Tot auf dem Rasen – und zurück ins Leben

Scheisse, was ist denn jetzt los! Das war mein letzter Gedanke.

Kurz vorher ging das Licht aus. Zuerst dachte ich: jetzt ist das Flutlicht ausgefallen. Aber es war nicht einfach Dunkel geworden, es war GANZ dunkel!
Dann bin ich runter auf die Knie: Scheisse, was ist denn jetzt los!
Jeden Freitag und jeden Montag treffen sich die Jungs auf der Fohlenweide um zweimal die Woche Fußball zu spielen, das machen wir schon seit über 30 Jahren so. Ich hatte nichts gemerkt. Kein Herzrasen, kein Schwitzen, gar Nichts. Der Ball war weit weg, wir sortierten die Abwehrreihen wieder. Plötzlich ging das Licht aus und ich runter auf die Knie…

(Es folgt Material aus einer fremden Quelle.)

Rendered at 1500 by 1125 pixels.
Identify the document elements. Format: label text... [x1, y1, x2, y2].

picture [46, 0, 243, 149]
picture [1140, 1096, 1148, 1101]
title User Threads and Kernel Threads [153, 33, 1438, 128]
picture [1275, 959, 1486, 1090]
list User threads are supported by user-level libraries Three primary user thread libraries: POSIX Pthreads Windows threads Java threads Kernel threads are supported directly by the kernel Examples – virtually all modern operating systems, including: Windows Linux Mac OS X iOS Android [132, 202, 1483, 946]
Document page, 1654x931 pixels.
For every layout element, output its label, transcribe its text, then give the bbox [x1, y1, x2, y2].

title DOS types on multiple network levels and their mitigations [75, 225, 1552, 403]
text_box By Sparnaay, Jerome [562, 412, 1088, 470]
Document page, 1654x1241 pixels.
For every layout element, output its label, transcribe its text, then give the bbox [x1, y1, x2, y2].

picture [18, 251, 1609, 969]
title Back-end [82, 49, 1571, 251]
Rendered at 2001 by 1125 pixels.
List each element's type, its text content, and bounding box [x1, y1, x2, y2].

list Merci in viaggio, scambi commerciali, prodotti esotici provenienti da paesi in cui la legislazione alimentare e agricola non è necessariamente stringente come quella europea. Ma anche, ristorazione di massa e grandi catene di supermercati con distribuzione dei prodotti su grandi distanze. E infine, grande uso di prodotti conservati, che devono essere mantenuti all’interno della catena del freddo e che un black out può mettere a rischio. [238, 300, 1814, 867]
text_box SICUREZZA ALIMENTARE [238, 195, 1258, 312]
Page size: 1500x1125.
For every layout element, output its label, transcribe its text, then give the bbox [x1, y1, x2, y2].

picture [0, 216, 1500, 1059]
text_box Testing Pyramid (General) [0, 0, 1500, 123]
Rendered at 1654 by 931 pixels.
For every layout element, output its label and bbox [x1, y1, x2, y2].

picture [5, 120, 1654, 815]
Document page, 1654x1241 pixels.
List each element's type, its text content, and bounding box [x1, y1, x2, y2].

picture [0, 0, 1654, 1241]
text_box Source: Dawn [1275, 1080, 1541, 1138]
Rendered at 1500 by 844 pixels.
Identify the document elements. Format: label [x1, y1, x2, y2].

Die folgenden Minuten kenne ich nur aus Erzählungen:
Wartet mal, da stimmt etwas Nicht. Tobi hat sofort reagiert und fing umgehend an mich zu reanimieren. Arme durchstrecken und seine 100 Kilogramm runtersausen lassen. Wieder und wieder und wieder. Drei Rippen hat er mir dabei gebrochen. Karl rief die Notfallnummer 112. Bei der Ferndiagnose an der anderen Seite der Leitung waren Sie sich sicher: Der hat einen epileptischen Anfall. Jetzt machen die Jungs ja nie das, was man ihnen sagt. In diesem Fall, zu meinem Glück. „Das ist Quatsch, der hat keinen epileptisch Anfall“.
22 Minuten haben sie mich reanimiert, 15 davon der Tobi. Der schier besessen davon war mich jetzt und hier nicht gehen zu lassen. Aus Erzählungen weiß ich, dass er nicht mehr ansprechbar war. Völlig durchgeschwitzt pumpte er unaufhörlich, um mich am Leben zu halten. Andere weinten und klagten und liefen verzweifelt umher. Später sagt einmal einer: „Weißt du, in diesem Augenblich warst du für 21 von uns 22 tot!“
Aufgewacht bin ich wieder, als mich die Sanitäter verladen haben. Damit ich in den Kurven nicht von der Trage falle, gibt es seitliche Bügel die hochgeklappt werden. Dabei haben sie mir das Bein eingeklemmt.
„Hey, passt mal ein bisschen auf.“
„Herr Glück, können Sie mich hören?“
„Ja“.
„Wissen Sie, dass Sie tot waren?“
„Nein, weiß ich nicht.“
„Wir bringen Sie jetzt erstmal ins Klinikum.“
Für meine Mitspieler war das natürlich eine Befreiung. Ich war wieder da und sofort wieder am meckern…
In der Notaufnahme beim CT haben sie mir zur Begrüßung erst mal mein Lieblingstrikot von Sankt Pauli zerschnitten. Auf meine scherzhafte Frage, ob das den wirklich sein muss, bekam ich ein: „Herr Glück, Sie haben jetzt ganz andere Probleme.“
Aber es war auch klar: Wer über seine Situation noch scherzen kann, der hat noch alle Tassen im Schrank. Dann findest du dich wieder auf der Intensivstation, mit noch schmutziger Hose und Stutzen und fragst dich: „Nichts gebrochen, kein Blut, kein Gips, kein Verband. Was war denn DAS jetzt.“

Zur Diagnose: Warum? Ich weiß es nicht genau. Das konnte mir auch keiner so genau sagen. Verschleppte Grippe, öfter mal Entzündungen an den Zähnen, keine Ahnung.
Zu dieser Zeit habe ich zweimal die Woche Fußball gespielt und das oft bei 30 Grad im Schatten. Ich war immer ein sportlicher Typ habe mit drei Jahren zum Turnen angefangen. Ok, Kinderturnen aber durchgezogen bis ich 15 war. Ich war in jeder Schülermannschaft.
Egal ob Basketball, Handball, Fußball, Volleyball, 3000 Meterlauf. Beim Turnen in der Mannschaft mehrmals Stadtmeisterschaften gewonnen. Leidenschaftlicher Snowboarder von Anfang Dezember bis spät in den April. Plötzlich liegst du tot am Rasen. Versteht mich nicht falsch aber, es war nicht unangenehm. Ich hatte keine Angst. Es war ein bisschen wie im Freibad mit geschlossenen Augen in der Sonne liegen. Weich, warm, geborgen und angenehm. Umgeben von dem Gemurmel der Stimmen um dich rum.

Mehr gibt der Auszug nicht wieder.